Practical advice. If possible, before planting a large curtain of groundcover cereal that you have chosen, plant a few small specimens and watch for a while how they will feel in a particular place.
Groundcover cereals and the like for semi-shaded and shady places
The amazing plasticity of these plants allows us to find species that will feel great under trees and shrubs — in conditions where there is less light than in open areas. But keep in mind that they are more demanding of soil moisture. First of all, these are sprawling Carex species — representatives of the Cyperaceae family.
Carex morrowii is an evergreen perennial. Winter hardiness (according to USDA data) is zone 5.

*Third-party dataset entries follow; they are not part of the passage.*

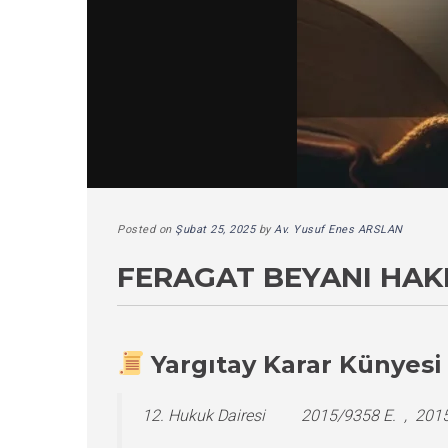
Posted on
Şubat 25, 2025
by
Av. Yusuf Enes ARSLAN
FERAGAT BEYANI HAK
Yargıtay Karar Künyesi
12. Hukuk Dairesi 2015/9358 E. , 2015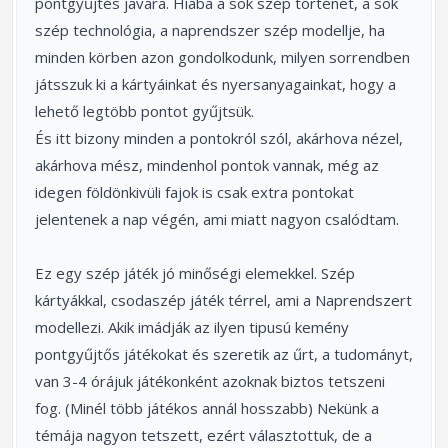
pontgyűjtés javára. Hiába a sok szép történet, a sok
szép technológia, a naprendszer szép modellje, ha
minden körben azon gondolkodunk, milyen sorrendben
játsszuk ki a kártyáinkat és nyersanyagainkat, hogy a
lehető legtöbb pontot gyűjtsük.
És itt bizony minden a pontokról szól, akárhova nézel,
akárhova mész, mindenhol pontok vannak, még az
idegen földönkivüli fajok is csak extra pontokat
jelentenek a nap végén, ami miatt nagyon csalódtam.
Ez egy szép játék jó minőségi elemekkel. Szép
kártyákkal, csodaszép játék térrel, ami a Naprendszert
modellezi. Akik imádják az ilyen tipusú kemény
pontgyűjtős játékokat és szeretik az űrt, a tudományt,
van 3-4 órájuk játékonként azoknak biztos tetszeni
fog. (Minél több játékos annál hosszabb) Nekünk a
témája nagyon tetszett, ezért választottuk, de a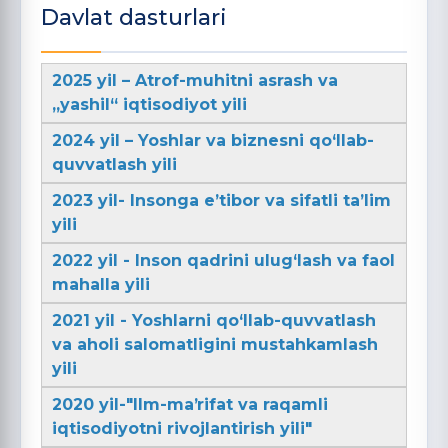
Davlat dasturlari
2025 yil – Atrof-muhitni asrash va
„yashil“ iqtisodiyot yili
2024 yil – Yoshlar va biznesni qo‘llab-
quvvatlash yili
2023 yil- Insonga e’tibor va sifatli ta’lim
yili
2022 yil - Inson qadrini ulug‘lash va faol
mahalla yili
2021 yil - Yoshlarni qo‘llab-quvvatlash
va aholi salomatligini mustahkamlash
yili
2020 yil-"Ilm-maʼrifat va raqamli
iqtisodiyotni rivojlantirish yili"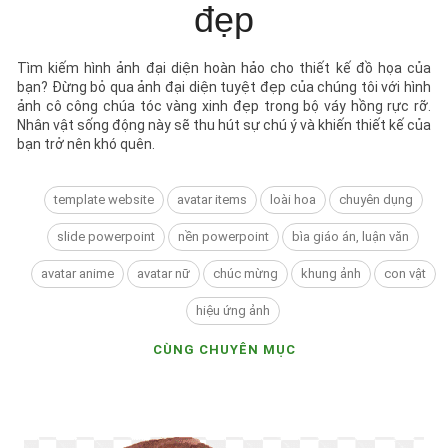
đẹp
Tìm kiếm hình ảnh đại diện hoàn hảo cho thiết kế đồ họa của
bạn? Đừng bỏ qua ảnh đại diện tuyệt đẹp của chúng tôi với hình
ảnh cô công chúa tóc vàng xinh đẹp trong bộ váy hồng rực rỡ.
Nhân vật sống động này sẽ thu hút sự chú ý và khiến thiết kế của
bạn trở nên khó quên.
template website
avatar items
loài hoa
chuyên dụng
slide powerpoint
nền powerpoint
bìa giáo án, luận văn
avatar anime
avatar nữ
chúc mừng
khung ảnh
con vật
hiệu ứng ảnh
CÙNG CHUYÊN MỤC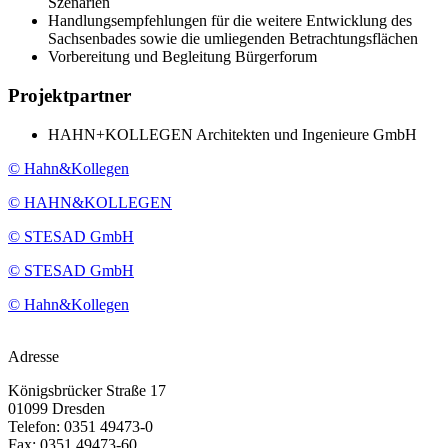
Szenarien
Handlungsempfehlungen für die weitere Entwicklung des
Sachsenbades sowie die umliegenden Betrachtungsflächen
Vorbereitung und Begleitung Bürgerforum
Projektpartner
HAHN+KOLLEGEN Architekten und Ingenieure GmbH
© Hahn&Kollegen
© HAHN&KOLLEGEN
© STESAD GmbH
© STESAD GmbH
© Hahn&Kollegen
Adresse
Königsbrücker Straße 17
01099 Dresden
Telefon: 0351 49473-0
Fax: 0351 49473-60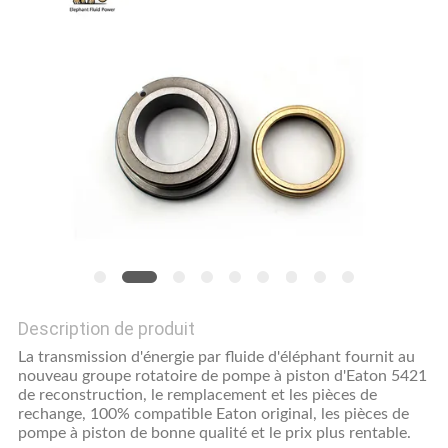
SITE
PRIVACY
POLICY
Description de produit
La transmission d'énergie par fluide d'éléphant fournit au
nouveau groupe rotatoire de pompe à piston d'Eaton 5421
de reconstruction, le remplacement et les pièces de
rechange, 100% compatible Eaton original, les pièces de
pompe à piston de bonne qualité et le prix plus rentable.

The bush is dense, 30 cm high and 40 cm wide, with a spreading rhizome. He needs watering. Planted on 1 m² up to 10 pcs. Variegate varieties are most often found on sale, for example:
- ‘Ice Dance’ — there is a thin white border along the edge of the leaves;
- ‘Evergold’ — with a creamy yellow stripe in the center of the sheet.
Carex siderosticta is a rhizomatous perennial native to Japan, Korea, and China. Winter hardiness (according to USDA data) is zone 5.
The bush is dense, 20 cm high and wide. Prefers almost full shade and moistened soils. 5 pieces are planted on 1 m².
Sesleria caerulea is an evergreen cereal native to Europe. Winter hardiness (according to USDA data) — zone 4.
Forms a hummock up to 30 cm high and 25 cm wide . It grows well on any soil, even poor and calcareous, and not only in the shade, but also in the sun. Drought-resistant. Propagated by seeds, division. 7-10 plants are planted on 1 m².
Practical advice. To preserve the decorative effect of the flowerbed, it is good to have the same-age planting material in case of plant loss.